The voice hovered on the very the edge of the category I’d internally dubbed “almost worth bothering to pay attention to.” I wanted to tell whoever it was to shut up, go away, and let me fall back into pain-free oblivion, but I couldn’t get my body to obey me. It was vexing as hell.
“I know you can hear me.”
Did he? Something in the tone made me realize I knew the speaker: Tybalt. Oh, well. If anyone had the right to bother me while I was trying to figure out whether I was going to die, it was probably him.
“Please listen.” He paused. The nuances of his tone were becoming clearer. I couldn’t move—Oberon’s balls, I couldn’t even tell him he was right about my being able to hear him—but I could at least try to figure out what he was talking about.
The pause lengthened, stretching out until I thought he might have changed his mind and gone away. Then, much closer, like he was whispering in my ear: “What she did, what your mother did, you’ve done it before. Your scent was different when you left the pond. That’s why I followed you so closely those first few months. I was trying to decide whether you were you, or something else, trying to trick us all. The changes were subtler, but they were there. You did it to yourself to break the bastard’s spell.”
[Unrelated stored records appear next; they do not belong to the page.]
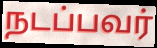
நடப்பவர்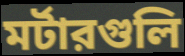
মর্টারগুলিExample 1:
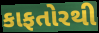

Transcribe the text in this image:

કાફતોરથી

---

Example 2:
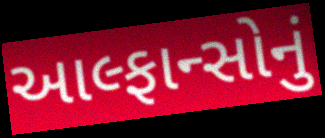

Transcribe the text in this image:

આલ્ફાન્સોનું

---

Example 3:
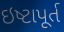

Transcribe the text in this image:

ઇષ્ટાપૂર્ત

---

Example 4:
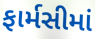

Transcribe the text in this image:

ફાર્મસીમાં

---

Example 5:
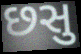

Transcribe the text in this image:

છસુ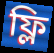
ফ্লিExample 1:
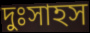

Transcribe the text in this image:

দুঃসাহস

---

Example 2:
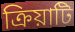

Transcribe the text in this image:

ক্রিয়াটি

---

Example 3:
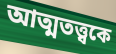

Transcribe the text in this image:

আত্মতত্ত্বকে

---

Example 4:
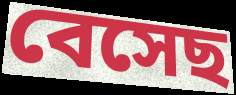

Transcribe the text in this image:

বেসেছ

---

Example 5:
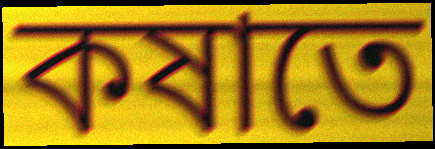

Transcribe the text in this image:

কষাতে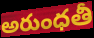
అరుంధతీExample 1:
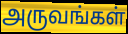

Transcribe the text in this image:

அருவங்கள்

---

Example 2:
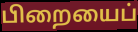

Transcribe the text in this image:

பிறையைப்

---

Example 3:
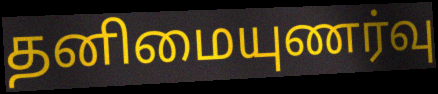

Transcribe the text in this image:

தனிமையுணர்வு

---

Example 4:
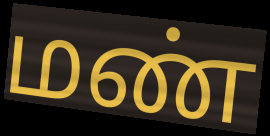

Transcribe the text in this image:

மண்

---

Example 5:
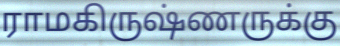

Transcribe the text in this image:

ராமகிருஷ்ணருக்குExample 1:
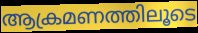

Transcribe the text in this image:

ആക്രമണത്തിലൂടെ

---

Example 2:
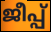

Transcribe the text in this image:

ജീപ്പ്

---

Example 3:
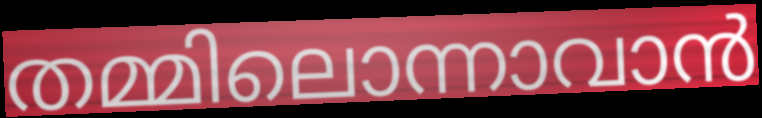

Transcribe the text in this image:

തമ്മിലൊന്നാവാൻ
There was real hatred in his tone when he mentioned Simon. That might have been a surprise, if I hadn’t been preoccupied with the dual stresses of pain and paying attention. I filed the surprise away for later.
“I don’t know whose child your mother is, which of the Three made her, but it’s time to stop letting her lies define you. She’s Firstborn, October, and you’re the only child of her line I’ve ever known. You can change your blood if you have reason enough. And Toby . . . humans don’t die of iron. They die of time, but not of iron.”
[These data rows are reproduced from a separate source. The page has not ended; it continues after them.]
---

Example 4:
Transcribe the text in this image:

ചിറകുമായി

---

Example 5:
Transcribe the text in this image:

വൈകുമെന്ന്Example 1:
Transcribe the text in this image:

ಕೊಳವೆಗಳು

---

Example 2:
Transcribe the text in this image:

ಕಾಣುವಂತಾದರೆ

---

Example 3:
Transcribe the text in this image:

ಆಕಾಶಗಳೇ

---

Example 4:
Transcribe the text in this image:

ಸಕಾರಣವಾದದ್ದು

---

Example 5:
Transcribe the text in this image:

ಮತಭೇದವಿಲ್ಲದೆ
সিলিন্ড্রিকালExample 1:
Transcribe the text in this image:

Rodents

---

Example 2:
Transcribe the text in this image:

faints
His breath was hot on my cheek. I realized, with a dim lack of surprise, that this wasn’t the first time he’d tried to talk me back from the edge of dying: I really did hear him begging me to live on that long-gone day when Devin’s hired lackey shot me and sent me staggering into the Tea Gardens to bleed to death.
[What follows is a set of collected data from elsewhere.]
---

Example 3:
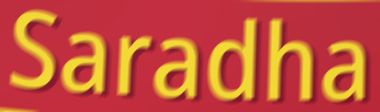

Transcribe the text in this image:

Saradha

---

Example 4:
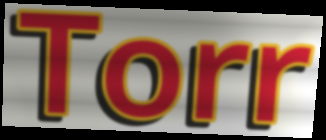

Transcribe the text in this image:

Torr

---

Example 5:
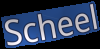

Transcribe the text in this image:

Scheel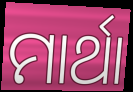
ମାର୍ଥାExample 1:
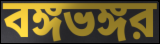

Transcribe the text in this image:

বঙ্গভঙ্গর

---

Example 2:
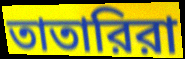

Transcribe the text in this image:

তাতারিরা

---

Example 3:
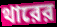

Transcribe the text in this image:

থারের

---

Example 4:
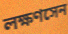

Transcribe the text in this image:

লক্ষণসেন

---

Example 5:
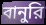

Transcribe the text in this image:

“Shift yourself the other way. Be as human as you can, and survive.” He paused. Something touched the side of my face, too faint to be identified as anything but contact—kiss or slap, my iron-riddled body couldn’t tell the difference. And then, quieter still: “Don’t leave me again. Please.”
And he was gone, leaving me alone in the darkness where the iron sang songs of suffering and eternity. With a sigh that felt a thousand times too large for my aching body, I surrendered and let myself topple back into the black. Tybalt’s words had been a nice dream, but they were silent now.
Only the iron remained.
Another voice, some untold time later; this one was tired, and sounded almost disinterested as it asked, “Is passing out your hobby or something? Because if I were you, I’d get a better one. Like, I don’t know, bank robbery.”
“What?” The fact that I could answer surprised me into opening my eyes. I found myself looking at an oaken ceiling covered in a coat of dust thick enough to give Hobs heart failure. I didn’t recognize it. I searched for words, settling for: “Where am I?”
“Like you don’t know? Welcome back to the Court of Cats.” The speaker coughed. “What’s left of it, anyway.”
I grudgingly turned my head, eyes widening as I saw the tiger-striped changeling sprawled on a pallet of crumpled rags to my left. “Julie?”
“Currently. Check back in a few hours and you may get a different answer.” Sweat matted her hair into cherry-red spirals, and her voice was raspy and strained. That’s probably why it took me so long to realize who she was. “Forgive me for not getting up and killing you, but I hurt too much to move.”